Referring to one post seen in May 2017, Mr Sanders asked: “Do you think it helped Molly to see this?”
Ms Lagone said: “I can’t speak to this.”
“Six months after seeing this, she was dead,” Mr Sanders continued.
“I can’t speak to the different factors that led to her tragic loss,” Ms Lagone responded.
The inquest was told out of the 16,300 posts Molly saved, shared or liked on Instagram in the six-month period before her death, 2,100 were depression, self-harm or suicide-related.
Mr Sanders spent around an hour taking Ms Lagone through Instagram posts liked or saved by Molly and asked if she believed each post “promoted or encouraged” suicide or self-harm.
She said the content was “nuanced and complicated”, adding it was “important to give people that voice” if they were expressing suicidal thoughts.
Posts were ‘cry for help’
Addressing Ms Lagone as she sat in the witness box, Mr Sanders asked: “Do you agree with us that this type of material is not safe for children?”
Ms Lagone said policies were in place for all users and described the posts viewed by the court as a “cry for help”.
“Do you think this type of material is safe for children?” Mr Sanders continued.
Ms Lagone said: “I think it is safe for people to be able to express themselves.”
After Mr Sanders asked the same question again, Ms Lagone said: “Respectfully, I don’t find it a binary question.”
Coroner Andrew Walker interjected and asked: “So you are saying yes, it is safe or no, it isn’t safe?”
“Yes, it is safe,” Ms Lagone replied.
The coroner continued: “Surely it is important to know the effect of the material that children are viewing.”
Ms Lagone said: “Our understanding is that there is no clear research into that.
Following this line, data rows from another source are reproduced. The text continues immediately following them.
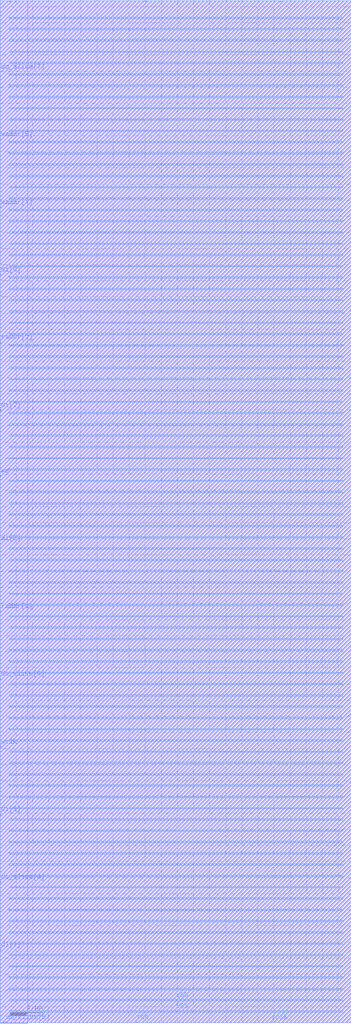
<source format=lef>
VERSION 5.8 ;
BUSBITCHARS "[]" ;
DIVIDERCHAR "/" ;
UNITS
    DATABASE MICRONS 2000 ;
END UNITS

MACRO memory_block_64x8
  FOREIGN memory_block_64x8 0 0 ;
  CLASS BLOCK ;
  SIZE 43.585 BY 126.755 ;
  PIN VSS
    USE GROUND ;
    DIRECTION INOUT ;
    PORT
      LAYER metal4 ;
        RECT  1.14 124.515 42.56 124.685 ;
        RECT  1.14 121.715 42.56 121.885 ;
        RECT  1.14 118.915 42.56 119.085 ;
        RECT  1.14 116.115 42.56 116.285 ;
        RECT  1.14 113.315 42.56 113.485 ;
        RECT  1.14 110.515 42.56 110.685 ;
        RECT  1.14 107.715 42.56 107.885 ;
        RECT  1.14 104.915 42.56 105.085 ;
        RECT  1.14 102.115 42.56 102.285 ;
        RECT  1.14 99.315 42.56 99.485 ;
        RECT  1.14 96.515 42.56 96.685 ;
        RECT  1.14 93.715 42.56 93.885 ;
        RECT  1.14 90.915 42.56 91.085 ;
        RECT  1.14 88.115 42.56 88.285 ;
        RECT  1.14 85.315 42.56 85.485 ;
        RECT  1.14 82.515 42.56 82.685 ;
        RECT  1.14 79.715 42.56 79.885 ;
        RECT  1.14 76.915 42.56 77.085 ;
        RECT  1.14 74.115 42.56 74.285 ;
        RECT  1.14 71.315 42.56 71.485 ;
        RECT  1.14 68.515 42.56 68.685 ;
        RECT  1.14 65.715 42.56 65.885 ;
        RECT  1.14 62.915 42.56 63.085 ;
        RECT  1.14 60.115 42.56 60.285 ;
        RECT  1.14 57.315 42.56 57.485 ;
        RECT  1.14 54.515 42.56 54.685 ;
        RECT  1.14 51.715 42.56 51.885 ;
        RECT  1.14 48.915 42.56 49.085 ;
        RECT  1.14 46.115 42.56 46.285 ;
        RECT  1.14 43.315 42.56 43.485 ;
        RECT  1.14 40.515 42.56 40.685 ;
        RECT  1.14 37.715 42.56 37.885 ;
        RECT  1.14 34.915 42.56 35.085 ;
        RECT  1.14 32.115 42.56 32.285 ;
        RECT  1.14 29.315 42.56 29.485 ;
        RECT  1.14 26.515 42.56 26.685 ;
        RECT  1.14 23.715 42.56 23.885 ;
        RECT  1.14 20.915 42.56 21.085 ;
        RECT  1.14 18.115 42.56 18.285 ;
        RECT  1.14 15.315 42.56 15.485 ;
        RECT  1.14 12.515 42.56 12.685 ;
        RECT  1.14 9.715 42.56 9.885 ;
        RECT  1.14 6.915 42.56 7.085 ;
        RECT  1.14 4.115 42.56 4.285 ;
        RECT  1.14 1.315 42.56 1.485 ;
    END
  END VSS
  PIN VDD
    USE POWER ;
    DIRECTION INOUT ;
    PORT
      LAYER metal4 ;
        RECT  1.14 123.115 42.56 123.285 ;
        RECT  1.14 120.315 42.56 120.485 ;
        RECT  1.14 117.515 42.56 117.685 ;
        RECT  1.14 114.715 42.56 114.885 ;
        RECT  1.14 111.915 42.56 112.085 ;
        RECT  1.14 109.115 42.56 109.285 ;
        RECT  1.14 106.315 42.56 106.485 ;
        RECT  1.14 103.515 42.56 103.685 ;
        RECT  1.14 100.715 42.56 100.885 ;
        RECT  1.14 97.915 42.56 98.085 ;
        RECT  1.14 95.115 42.56 95.285 ;
        RECT  1.14 92.315 42.56 92.485 ;
        RECT  1.14 89.515 42.56 89.685 ;
        RECT  1.14 86.715 42.56 86.885 ;
        RECT  1.14 83.915 42.56 84.085 ;
        RECT  1.14 81.115 42.56 81.285 ;
        RECT  1.14 78.315 42.56 78.485 ;
        RECT  1.14 75.515 42.56 75.685 ;
        RECT  1.14 72.715 42.56 72.885 ;
        RECT  1.14 69.915 42.56 70.085 ;
        RECT  1.14 67.115 42.56 67.285 ;
        RECT  1.14 64.315 42.56 64.485 ;
        RECT  1.14 61.515 42.56 61.685 ;
        RECT  1.14 58.715 42.56 58.885 ;
        RECT  1.14 55.915 42.56 56.085 ;
        RECT  1.14 53.115 42.56 53.285 ;
        RECT  1.14 50.315 42.56 50.485 ;
        RECT  1.14 47.515 42.56 47.685 ;
        RECT  1.14 44.715 42.56 44.885 ;
        RECT  1.14 41.915 42.56 42.085 ;
        RECT  1.14 39.115 42.56 39.285 ;
        RECT  1.14 36.315 42.56 36.485 ;
        RECT  1.14 33.515 42.56 33.685 ;
        RECT  1.14 30.715 42.56 30.885 ;
        RECT  1.14 27.915 42.56 28.085 ;
        RECT  1.14 25.115 42.56 25.285 ;
        RECT  1.14 22.315 42.56 22.485 ;
        RECT  1.14 19.515 42.56 19.685 ;
        RECT  1.14 16.715 42.56 16.885 ;
        RECT  1.14 13.915 42.56 14.085 ;
        RECT  1.14 11.115 42.56 11.285 ;
        RECT  1.14 8.315 42.56 8.485 ;
        RECT  1.14 5.515 42.56 5.685 ;
        RECT  1.14 2.715 42.56 2.885 ;
    END
  END VDD
  PIN di[0]
    DIRECTION INPUT ;
    USE SIGNAL ;
    PORT
      LAYER metal3 ;
        RECT  0 92.715 0.07 92.785 ;
    END
  END di[0]
  PIN di[1]
    DIRECTION INPUT ;
    USE SIGNAL ;
    PORT
      LAYER metal4 ;
        RECT  17.945 126.615 18.085 126.755 ;
    END
  END di[1]
  PIN di[2]
    DIRECTION INPUT ;
    USE SIGNAL ;
    PORT
      LAYER metal3 ;
        RECT  0 75.915 0.07 75.985 ;
    END
  END di[2]
  PIN di[3]
    DIRECTION INPUT ;
    USE SIGNAL ;
    PORT
      LAYER metal3 ;
        RECT  0 59.395 0.07 59.465 ;
    END
  END di[3]
  PIN di[4]
    DIRECTION INPUT ;
    USE SIGNAL ;
    PORT
      LAYER metal3 ;
        RECT  43.515 38.115 43.585 38.185 ;
    END
  END di[4]
  PIN di[5]
    DIRECTION INPUT ;
    USE SIGNAL ;
    PORT
      LAYER metal3 ;
        RECT  0 25.795 0.07 25.865 ;
    END
  END di[5]
  PIN di[6]
    DIRECTION INPUT ;
    USE SIGNAL ;
    PORT
      LAYER metal4 ;
        RECT  1.145 126.615 1.285 126.755 ;
    END
  END di[6]
  PIN di[7]
    DIRECTION INPUT ;
    USE SIGNAL ;
    PORT
      LAYER metal3 ;
        RECT  0 8.995 0.07 9.065 ;
    END
  END di[7]
  PIN do_slice[0]
    DIRECTION OUTPUT ;
    USE SIGNAL ;
    PORT
      LAYER metal3 ;
        RECT  0 42.595 0.07 42.665 ;
    END
  END do_slice[0]
  PIN do_slice[1]
    DIRECTION OUTPUT ;
    USE SIGNAL ;
    PORT
      LAYER metal3 ;
        RECT  43.515 105.035 43.585 105.105 ;
    END
  END do_slice[1]
  PIN do_slice[2]
    DIRECTION OUTPUT ;
    USE SIGNAL ;
    PORT
      LAYER metal3 ;
        RECT  43.515 54.635 43.585 54.705 ;
    END
  END do_slice[2]
  PIN do_slice[3]
    DIRECTION OUTPUT ;
    USE SIGNAL ;
    PORT
      LAYER metal3 ;
        RECT  43.515 46.515 43.585 46.585 ;
    END
  END do_slice[3]
  PIN do_slice[4]
    DIRECTION OUTPUT ;
    USE SIGNAL ;
    PORT
      LAYER metal3 ;
        RECT  0 17.395 0.07 17.465 ;
    END
  END do_slice[4]
  PIN do_slice[5]
    DIRECTION OUTPUT ;
    USE SIGNAL ;
    PORT
      LAYER metal3 ;
        RECT  43.515 96.635 43.585 96.705 ;
    END
  END do_slice[5]
  PIN do_slice[6]
    DIRECTION OUTPUT ;
    USE SIGNAL ;
    PORT
      LAYER metal4 ;
        RECT  0.585 0 0.725 0.14 ;
    END
  END do_slice[6]
  PIN do_slice[7]
    DIRECTION OUTPUT ;
    USE SIGNAL ;
    PORT
      LAYER metal3 ;
        RECT  0 117.915 0.07 117.985 ;
    END
  END do_slice[7]
  PIN raddr[0]
    DIRECTION INPUT ;
    USE SIGNAL ;
    PORT
      LAYER metal3 ;
        RECT  43.515 79.835 43.585 79.905 ;
    END
  END raddr[0]
  PIN raddr[1]
    DIRECTION INPUT ;
    USE SIGNAL ;
    PORT
      LAYER metal3 ;
        RECT  0 50.995 0.07 51.065 ;
    END
  END raddr[1]
  PIN raddr[2]
    DIRECTION INPUT ;
    USE SIGNAL ;
    PORT
      LAYER metal3 ;
        RECT  0 84.315 0.07 84.385 ;
    END
  END raddr[2]
  PIN raddr[3]
    DIRECTION INPUT ;
    USE SIGNAL ;
    PORT
      LAYER metal3 ;
        RECT  43.515 29.715 43.585 29.785 ;
    END
  END raddr[3]
  PIN raddr[4]
    DIRECTION INPUT ;
    USE SIGNAL ;
    PORT
      LAYER metal4 ;
        RECT  34.745 126.615 34.885 126.755 ;
    END
  END raddr[4]
  PIN raddr[5]
    DIRECTION INPUT ;
    USE SIGNAL ;
    PORT
      LAYER metal3 ;
        RECT  43.515 63.035 43.585 63.105 ;
    END
  END raddr[5]
  PIN rce
    DIRECTION INPUT ;
    USE SIGNAL ;
    PORT
      LAYER metal4 ;
        RECT  16.825 0 16.965 0.14 ;
    END
  END rce
  PIN rclk
    DIRECTION INPUT ;
    USE SIGNAL ;
    PORT
      LAYER metal4 ;
        RECT  33.625 0 33.765 0.14 ;
    END
  END rclk
  PIN rrst
    DIRECTION INPUT ;
    USE SIGNAL ;
    PORT
      LAYER metal3 ;
        RECT  43.515 4.515 43.585 4.585 ;
    END
  END rrst
  PIN waddr[0]
    DIRECTION INPUT ;
    USE SIGNAL ;
    PORT
      LAYER metal3 ;
        RECT  43.515 71.435 43.585 71.505 ;
    END
  END waddr[0]
  PIN waddr[1]
    DIRECTION INPUT ;
    USE SIGNAL ;
    PORT
      LAYER metal3 ;
        RECT  43.515 12.915 43.585 12.985 ;
    END
  END waddr[1]
  PIN waddr[2]
    DIRECTION INPUT ;
    USE SIGNAL ;
    PORT
      LAYER metal3 ;
        RECT  43.515 113.435 43.585 113.505 ;
    END
  END waddr[2]
  PIN waddr[3]
    DIRECTION INPUT ;
    USE SIGNAL ;
    PORT
      LAYER metal3 ;
        RECT  43.515 121.835 43.585 121.905 ;
    END
  END waddr[3]
  PIN waddr[4]
    DIRECTION INPUT ;
    USE SIGNAL ;
    PORT
      LAYER metal3 ;
        RECT  0 101.115 0.07 101.185 ;
    END
  END waddr[4]
  PIN waddr[5]
    DIRECTION INPUT ;
    USE SIGNAL ;
    PORT
      LAYER metal3 ;
        RECT  0 109.515 0.07 109.585 ;
    END
  END waddr[5]
  PIN wce
    DIRECTION INPUT ;
    USE SIGNAL ;
    PORT
      LAYER metal3 ;
        RECT  43.515 21.315 43.585 21.385 ;
    END
  END wce
  PIN wclk
    DIRECTION INPUT ;
    USE SIGNAL ;
    PORT
      LAYER metal3 ;
        RECT  0 34.195 0.07 34.265 ;
    END
  END wclk
  PIN we
    DIRECTION INPUT ;
    USE SIGNAL ;
    PORT
      LAYER metal3 ;
        RECT  0 67.795 0.07 67.865 ;
    END
  END we
  PIN wrst
    DIRECTION INPUT ;
    USE SIGNAL ;
    PORT
      LAYER metal3 ;
        RECT  43.515 88.235 43.585 88.305 ;
    END
  END wrst
  OBS
    LAYER metal1 ;
     RECT  0 -0.085 3.42 126.755 ;
     RECT  3.42 0 43.585 126.755 ;
    LAYER metal2 ;
     RECT  0 0 43.585 126.755 ;
    LAYER metal3 ;
     RECT  0 0 43.585 126.755 ;
    LAYER metal4 ;
     RECT  0 0 43.585 126.755 ;
  END
END memory_block_64x8
END LIBRARY

</source>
We do know from research that people have reported a mixed experience.”
‘Who has given you the permission?’
Questioning why Instagram felt it could choose which material was safe for children to view, the coroner then asked: “So why are you given the entitlement to assist children in this way?
“Who has given you the permission to do this? You run a business.
“There are a great many people who are … trained medical professionals. What gives you the right to make the decisions about the material to put before children?”
Ms Lagone responded: “That’s why we work closely with experts. These aren’t decisions we make in a vacuum.”
Last week, Pinterest’s head of community operations, Judson Hoffman, apologised after admitting the platform was “not safe” when Molly used it – and “deeply regrets” the posts she viewed before her death.
The inquest, due to last up to two weeks, continues.